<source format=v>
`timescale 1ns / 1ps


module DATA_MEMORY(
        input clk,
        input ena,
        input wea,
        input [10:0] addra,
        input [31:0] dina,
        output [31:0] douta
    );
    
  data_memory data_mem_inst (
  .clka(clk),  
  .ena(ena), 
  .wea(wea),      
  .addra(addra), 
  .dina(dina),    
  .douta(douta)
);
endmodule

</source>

□ □ □ □

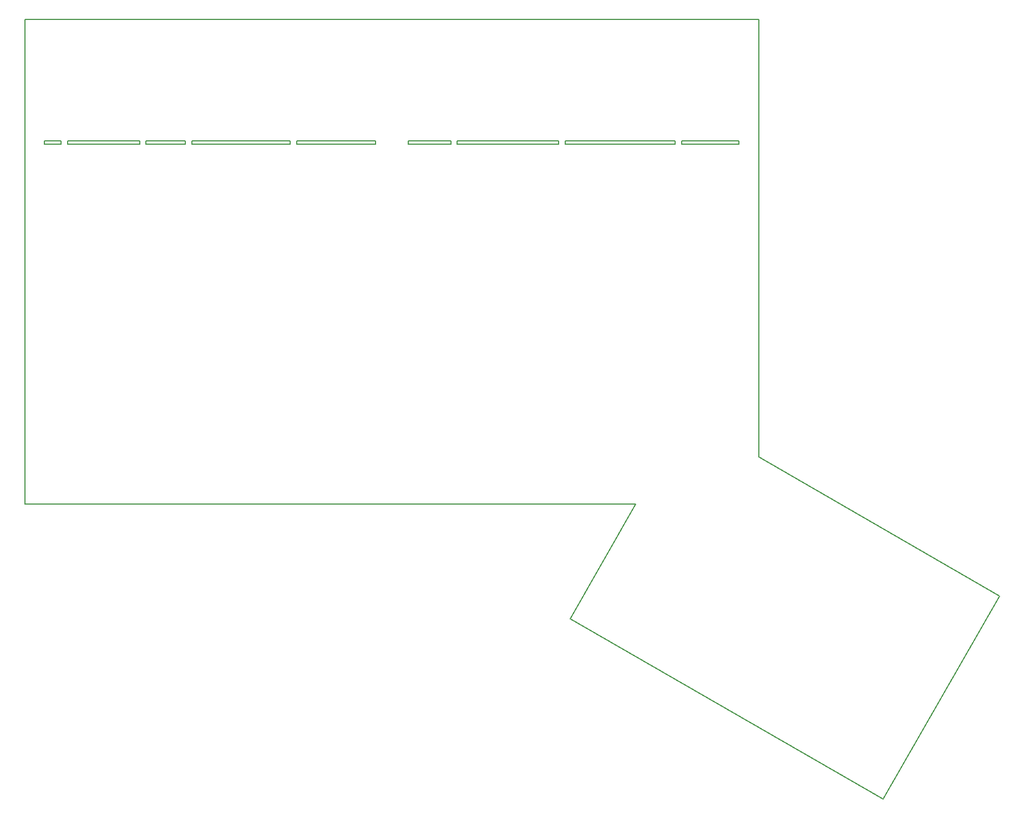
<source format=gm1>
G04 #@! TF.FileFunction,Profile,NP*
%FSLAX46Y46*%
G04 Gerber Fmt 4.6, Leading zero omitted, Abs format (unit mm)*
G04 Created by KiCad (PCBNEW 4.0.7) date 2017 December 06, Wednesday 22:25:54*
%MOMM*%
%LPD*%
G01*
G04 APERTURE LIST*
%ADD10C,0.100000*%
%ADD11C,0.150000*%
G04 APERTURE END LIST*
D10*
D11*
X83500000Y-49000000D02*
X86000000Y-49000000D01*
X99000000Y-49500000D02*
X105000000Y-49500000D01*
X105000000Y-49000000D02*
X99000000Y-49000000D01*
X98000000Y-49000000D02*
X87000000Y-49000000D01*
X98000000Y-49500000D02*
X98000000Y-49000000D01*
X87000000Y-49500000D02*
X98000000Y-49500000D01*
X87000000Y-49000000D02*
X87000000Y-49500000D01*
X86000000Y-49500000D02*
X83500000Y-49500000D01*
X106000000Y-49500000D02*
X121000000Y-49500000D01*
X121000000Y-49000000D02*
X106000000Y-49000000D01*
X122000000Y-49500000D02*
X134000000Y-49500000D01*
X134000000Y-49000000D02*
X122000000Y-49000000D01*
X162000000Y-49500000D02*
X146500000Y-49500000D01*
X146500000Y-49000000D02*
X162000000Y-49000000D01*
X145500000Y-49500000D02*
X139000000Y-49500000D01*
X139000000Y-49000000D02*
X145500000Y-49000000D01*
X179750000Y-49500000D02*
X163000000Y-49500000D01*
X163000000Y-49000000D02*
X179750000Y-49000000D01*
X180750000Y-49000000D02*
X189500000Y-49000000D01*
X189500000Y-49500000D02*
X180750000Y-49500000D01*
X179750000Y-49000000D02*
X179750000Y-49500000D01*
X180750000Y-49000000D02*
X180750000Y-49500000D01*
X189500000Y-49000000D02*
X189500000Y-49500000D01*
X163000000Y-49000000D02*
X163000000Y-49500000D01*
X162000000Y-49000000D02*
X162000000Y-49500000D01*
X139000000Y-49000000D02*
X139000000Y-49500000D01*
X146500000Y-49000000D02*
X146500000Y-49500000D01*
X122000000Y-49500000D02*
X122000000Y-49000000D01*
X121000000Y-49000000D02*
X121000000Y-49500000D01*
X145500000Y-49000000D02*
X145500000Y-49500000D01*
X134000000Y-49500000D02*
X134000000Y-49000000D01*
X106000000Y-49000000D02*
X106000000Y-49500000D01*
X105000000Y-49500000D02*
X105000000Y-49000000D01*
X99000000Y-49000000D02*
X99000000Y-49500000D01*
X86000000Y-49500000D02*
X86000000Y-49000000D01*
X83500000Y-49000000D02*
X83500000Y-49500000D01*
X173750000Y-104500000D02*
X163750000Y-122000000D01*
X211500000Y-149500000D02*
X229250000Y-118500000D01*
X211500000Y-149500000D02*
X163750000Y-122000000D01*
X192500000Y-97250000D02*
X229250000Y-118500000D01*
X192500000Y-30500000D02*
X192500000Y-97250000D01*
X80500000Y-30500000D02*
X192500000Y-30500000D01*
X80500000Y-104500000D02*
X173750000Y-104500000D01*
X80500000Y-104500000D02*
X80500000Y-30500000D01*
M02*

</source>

□ □ □ □

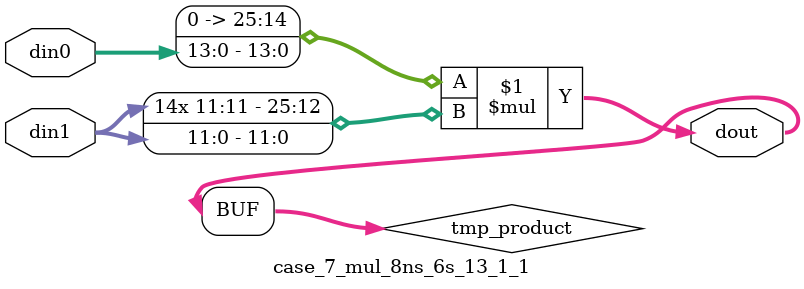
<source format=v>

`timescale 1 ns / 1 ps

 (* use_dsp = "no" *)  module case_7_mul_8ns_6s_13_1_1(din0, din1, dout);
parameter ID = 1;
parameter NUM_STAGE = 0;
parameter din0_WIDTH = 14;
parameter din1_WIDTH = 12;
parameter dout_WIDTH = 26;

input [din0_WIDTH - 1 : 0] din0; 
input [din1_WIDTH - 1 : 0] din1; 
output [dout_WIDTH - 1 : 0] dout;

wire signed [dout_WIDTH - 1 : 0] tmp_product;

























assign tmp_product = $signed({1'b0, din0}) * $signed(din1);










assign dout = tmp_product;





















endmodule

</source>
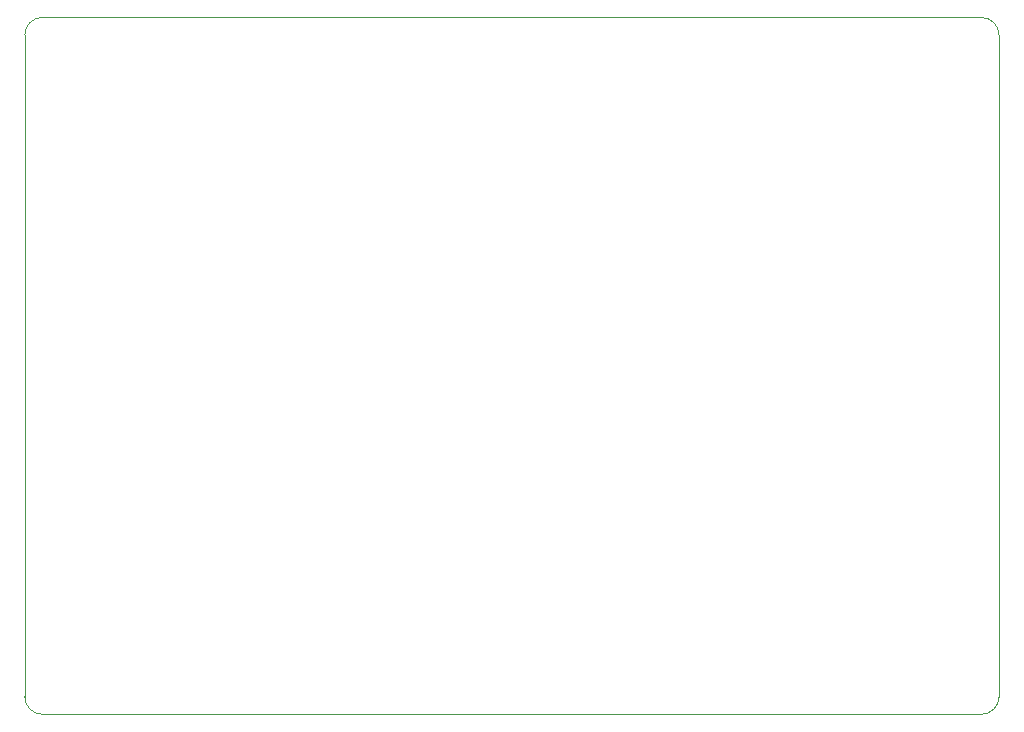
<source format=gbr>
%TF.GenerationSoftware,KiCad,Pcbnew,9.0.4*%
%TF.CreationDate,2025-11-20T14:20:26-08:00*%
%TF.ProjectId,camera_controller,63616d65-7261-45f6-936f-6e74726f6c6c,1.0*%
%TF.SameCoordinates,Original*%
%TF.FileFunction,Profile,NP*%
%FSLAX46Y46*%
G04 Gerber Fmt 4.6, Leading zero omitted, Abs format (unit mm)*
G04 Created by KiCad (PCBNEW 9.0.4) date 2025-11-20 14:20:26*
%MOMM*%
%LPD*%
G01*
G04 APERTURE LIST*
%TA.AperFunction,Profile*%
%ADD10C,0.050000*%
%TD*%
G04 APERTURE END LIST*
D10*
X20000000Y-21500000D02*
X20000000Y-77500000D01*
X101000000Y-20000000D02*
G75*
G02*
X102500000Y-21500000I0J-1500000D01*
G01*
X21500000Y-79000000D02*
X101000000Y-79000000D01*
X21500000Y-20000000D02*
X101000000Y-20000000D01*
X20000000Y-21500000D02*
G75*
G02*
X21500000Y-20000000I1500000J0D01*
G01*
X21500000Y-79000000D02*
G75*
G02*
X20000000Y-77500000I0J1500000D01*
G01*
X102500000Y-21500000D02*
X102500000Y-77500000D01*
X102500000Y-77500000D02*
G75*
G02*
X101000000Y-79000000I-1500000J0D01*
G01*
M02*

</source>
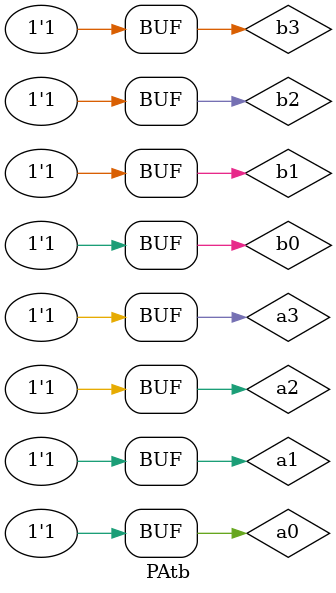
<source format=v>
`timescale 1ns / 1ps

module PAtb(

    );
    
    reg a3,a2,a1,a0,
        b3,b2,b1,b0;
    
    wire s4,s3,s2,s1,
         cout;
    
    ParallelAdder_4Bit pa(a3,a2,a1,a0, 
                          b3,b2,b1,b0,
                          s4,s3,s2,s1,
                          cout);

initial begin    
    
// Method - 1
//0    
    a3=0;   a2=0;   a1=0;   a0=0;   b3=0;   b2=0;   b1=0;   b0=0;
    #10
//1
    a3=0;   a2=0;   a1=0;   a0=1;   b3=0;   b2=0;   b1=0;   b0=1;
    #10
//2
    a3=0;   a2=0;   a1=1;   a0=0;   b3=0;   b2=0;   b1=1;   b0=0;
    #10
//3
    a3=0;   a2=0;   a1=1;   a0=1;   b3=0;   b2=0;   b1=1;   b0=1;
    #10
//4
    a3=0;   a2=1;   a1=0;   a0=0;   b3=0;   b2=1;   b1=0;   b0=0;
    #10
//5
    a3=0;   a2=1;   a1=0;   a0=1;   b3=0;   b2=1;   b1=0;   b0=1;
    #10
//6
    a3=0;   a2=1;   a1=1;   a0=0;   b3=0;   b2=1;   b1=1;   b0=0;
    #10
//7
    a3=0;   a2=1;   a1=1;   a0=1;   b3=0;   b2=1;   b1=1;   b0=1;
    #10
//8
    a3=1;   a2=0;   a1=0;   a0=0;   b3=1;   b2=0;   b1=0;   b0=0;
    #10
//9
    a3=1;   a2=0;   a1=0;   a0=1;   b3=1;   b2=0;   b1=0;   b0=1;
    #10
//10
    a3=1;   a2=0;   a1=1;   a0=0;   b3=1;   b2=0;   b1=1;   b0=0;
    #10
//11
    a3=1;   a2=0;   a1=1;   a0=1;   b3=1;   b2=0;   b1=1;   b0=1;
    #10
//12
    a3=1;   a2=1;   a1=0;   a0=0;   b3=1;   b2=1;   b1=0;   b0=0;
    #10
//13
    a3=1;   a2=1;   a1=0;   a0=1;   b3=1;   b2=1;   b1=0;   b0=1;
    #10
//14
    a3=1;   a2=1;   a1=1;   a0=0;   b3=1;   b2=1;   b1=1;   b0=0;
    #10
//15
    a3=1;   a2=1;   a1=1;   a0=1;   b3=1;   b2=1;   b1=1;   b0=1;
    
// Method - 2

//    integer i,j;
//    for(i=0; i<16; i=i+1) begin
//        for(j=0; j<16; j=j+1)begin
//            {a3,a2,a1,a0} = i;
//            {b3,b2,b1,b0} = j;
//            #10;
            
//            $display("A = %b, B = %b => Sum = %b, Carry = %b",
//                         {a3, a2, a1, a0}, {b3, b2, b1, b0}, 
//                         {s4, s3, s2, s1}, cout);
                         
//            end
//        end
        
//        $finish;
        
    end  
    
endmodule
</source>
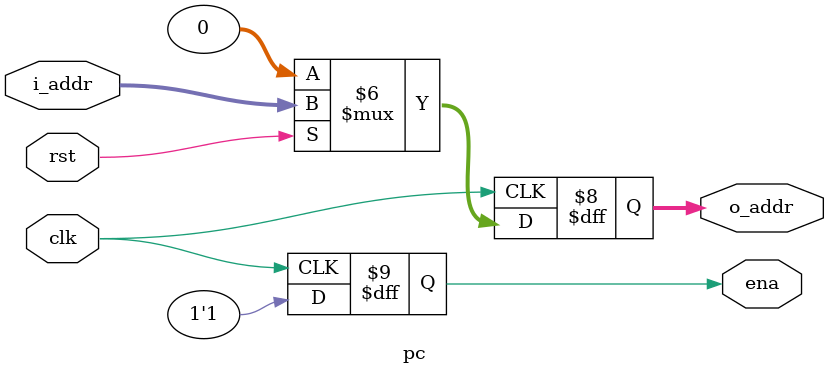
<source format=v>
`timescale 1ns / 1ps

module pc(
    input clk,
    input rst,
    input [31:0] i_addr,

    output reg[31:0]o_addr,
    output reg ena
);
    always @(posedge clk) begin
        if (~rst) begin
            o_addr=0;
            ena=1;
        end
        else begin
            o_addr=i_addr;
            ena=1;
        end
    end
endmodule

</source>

□ □ □ □

* [To do]:
Pull each line containing "FileFunction" from the records.

* [Response]:
G04 #@! TF.FileFunction,Profile,NP*
%TF.FileFunction,Profile,NP*%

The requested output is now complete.